The Nationals got plenty of attention when the franchise first relocated from Montreal in 2005 and kept it much of the season because of the team’s surprisingly competitive play. Starting fast and staying in the playoff picture until September will do that. Also, the presence of Hall of Famer Frank Robinson as manager didn’t hurt.

But now, in a second losing season with a rookie manager in an antiquated ballpark, the team’s existence in some circles seems to have been forgotten. The Nationals did get a good deal of attention when some preseason predictions suggested they could be the worst team in baseball history, but now that they have outperformed those low expectations, they are not as interesting or visible to outsiders. If they indeed were historically bad, the world would notice.

That’s not the kind of attention the Lerner family and Stan Kasten want, though.
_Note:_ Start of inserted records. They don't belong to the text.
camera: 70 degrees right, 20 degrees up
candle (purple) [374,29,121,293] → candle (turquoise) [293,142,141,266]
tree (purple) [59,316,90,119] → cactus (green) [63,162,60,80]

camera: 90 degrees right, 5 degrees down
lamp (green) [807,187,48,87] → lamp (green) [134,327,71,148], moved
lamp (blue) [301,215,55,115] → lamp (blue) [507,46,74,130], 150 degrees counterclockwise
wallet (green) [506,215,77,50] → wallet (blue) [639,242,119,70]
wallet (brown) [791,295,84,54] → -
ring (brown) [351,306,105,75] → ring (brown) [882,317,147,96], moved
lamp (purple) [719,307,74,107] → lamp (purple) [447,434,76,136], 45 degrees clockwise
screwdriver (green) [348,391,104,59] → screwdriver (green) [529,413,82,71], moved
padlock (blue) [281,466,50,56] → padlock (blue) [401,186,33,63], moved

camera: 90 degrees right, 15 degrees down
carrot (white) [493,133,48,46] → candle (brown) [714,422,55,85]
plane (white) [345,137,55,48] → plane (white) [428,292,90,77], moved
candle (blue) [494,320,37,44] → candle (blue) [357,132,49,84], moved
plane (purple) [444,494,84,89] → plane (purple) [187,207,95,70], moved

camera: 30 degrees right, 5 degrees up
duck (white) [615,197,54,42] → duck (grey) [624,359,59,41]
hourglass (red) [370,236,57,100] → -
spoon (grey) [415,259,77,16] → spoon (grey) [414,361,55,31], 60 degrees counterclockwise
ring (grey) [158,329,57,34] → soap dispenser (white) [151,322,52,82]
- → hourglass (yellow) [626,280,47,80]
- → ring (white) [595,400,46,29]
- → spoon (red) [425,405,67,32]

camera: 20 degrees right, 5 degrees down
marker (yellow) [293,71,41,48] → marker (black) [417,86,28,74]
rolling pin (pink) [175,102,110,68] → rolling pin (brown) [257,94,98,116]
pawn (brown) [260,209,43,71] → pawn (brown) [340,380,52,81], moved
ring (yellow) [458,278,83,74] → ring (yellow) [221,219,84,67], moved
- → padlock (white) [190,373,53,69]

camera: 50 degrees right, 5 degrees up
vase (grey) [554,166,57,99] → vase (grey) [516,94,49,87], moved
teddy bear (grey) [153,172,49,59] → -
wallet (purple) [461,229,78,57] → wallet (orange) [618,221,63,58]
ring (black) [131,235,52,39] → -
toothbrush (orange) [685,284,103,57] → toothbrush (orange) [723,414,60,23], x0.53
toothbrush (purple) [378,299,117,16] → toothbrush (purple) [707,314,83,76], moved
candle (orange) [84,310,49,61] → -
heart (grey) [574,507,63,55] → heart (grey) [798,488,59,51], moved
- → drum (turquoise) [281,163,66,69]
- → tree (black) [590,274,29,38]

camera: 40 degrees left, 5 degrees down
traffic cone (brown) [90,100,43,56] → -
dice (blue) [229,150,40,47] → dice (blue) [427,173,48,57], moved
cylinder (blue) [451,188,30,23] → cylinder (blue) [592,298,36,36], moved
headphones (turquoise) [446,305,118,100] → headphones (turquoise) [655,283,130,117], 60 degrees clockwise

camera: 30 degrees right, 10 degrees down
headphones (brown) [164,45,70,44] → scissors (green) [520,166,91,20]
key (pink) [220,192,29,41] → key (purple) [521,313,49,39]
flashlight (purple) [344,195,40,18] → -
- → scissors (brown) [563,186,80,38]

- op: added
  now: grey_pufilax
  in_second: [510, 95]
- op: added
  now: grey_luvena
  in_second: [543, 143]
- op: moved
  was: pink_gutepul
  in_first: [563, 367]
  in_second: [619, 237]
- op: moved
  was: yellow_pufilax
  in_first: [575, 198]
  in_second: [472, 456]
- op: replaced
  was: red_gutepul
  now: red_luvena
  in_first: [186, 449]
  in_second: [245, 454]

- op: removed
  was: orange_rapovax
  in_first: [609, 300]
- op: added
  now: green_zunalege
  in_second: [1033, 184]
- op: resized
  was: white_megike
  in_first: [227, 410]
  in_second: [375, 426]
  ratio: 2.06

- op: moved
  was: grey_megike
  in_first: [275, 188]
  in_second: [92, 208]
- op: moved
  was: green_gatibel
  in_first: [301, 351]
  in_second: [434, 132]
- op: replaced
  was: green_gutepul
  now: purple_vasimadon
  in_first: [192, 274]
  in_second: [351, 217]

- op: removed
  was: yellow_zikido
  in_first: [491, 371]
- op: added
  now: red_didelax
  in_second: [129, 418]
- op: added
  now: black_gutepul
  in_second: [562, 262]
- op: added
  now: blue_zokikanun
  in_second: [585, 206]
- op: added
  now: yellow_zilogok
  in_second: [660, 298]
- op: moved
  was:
They will have the pleasure of showing off a new ballpark to America next year and already have taken steps to capitalize on that glow by writing to baseball commissioner Bud Selig about being the host of an upcoming All-Star Game.

There is nothing like an All-Star Game to draw attention to a city and its baseball. The annual fanfest draws thousands of people from all around, and both the Home Run Derby on the Monday workout day and the game itself on Tuesday present a city, its baseball presence and legacy (picture Frank Howard in pregame ceremonies instead of Willie Mays) and the team on the national stage.

“We told them we would love to have the All-Star Game here,” owner Mark Lerner said. “We didn’t ask for any specific year, but we are going to go for one, that’s for sure.”

Not soon, though. Lerner said he believed it would be sometime between 2010 and 2013. Next year’s game will be at Yankee Stadium for the final season of the historic ballpark, and St. Louis, with its new facility, already has been given the 2009 game.

What was not good news for the Nationals’ hopes of playing host to an All-Star Game soon was Selig’s announcement during this year’s break that he would go back to the traditional method of alternating between National and American League cities as host. That practice fell by the wayside over the past two years, when the game was in Pittsburgh and San Francisco.

If that is the case, the 2010 game likely will go to an American League city — possibly Anaheim and the renovated home of the Angels there. Then there are three National League cities with relatively new ballparks that have yet to hold the game — Phoenix, San Diego and Cincinnati.

Also in the American League lineup, Kansas City has not been host in 35 years, and last spring Selig promised Kauffman Stadium, which is scheduled to undergo renovations, will get an All-Star Game between 2010 and 2014. Tampa Bay has yet to play host, but that would be a hard sell to have baseball’s crown jewel in such a terrible facility. There will be two new ballparks in New York, but with the game being there next year, it would be hard to imagine the Big Apple jumping back in line so quickly.

If Major League Baseball indeed continues to alternate, and if Phoenix, San Diego and Cincinnati are ahead of Washington — there is no guarantee they are — the Nationals possibly are looking at 2017 before the game comes to the District.

That’s a long wait for a national stage to strut on.

Of course, a postseason appearance also would do the trick. Based on the faith the Nationals’ ownership has asked for in the rebuilding of this franchise, the city shouldn’t have to wait until 2017 for that kind of attention. Hopefully by then, when outsiders see Washingtonians, they will think of Washington’s baseball team.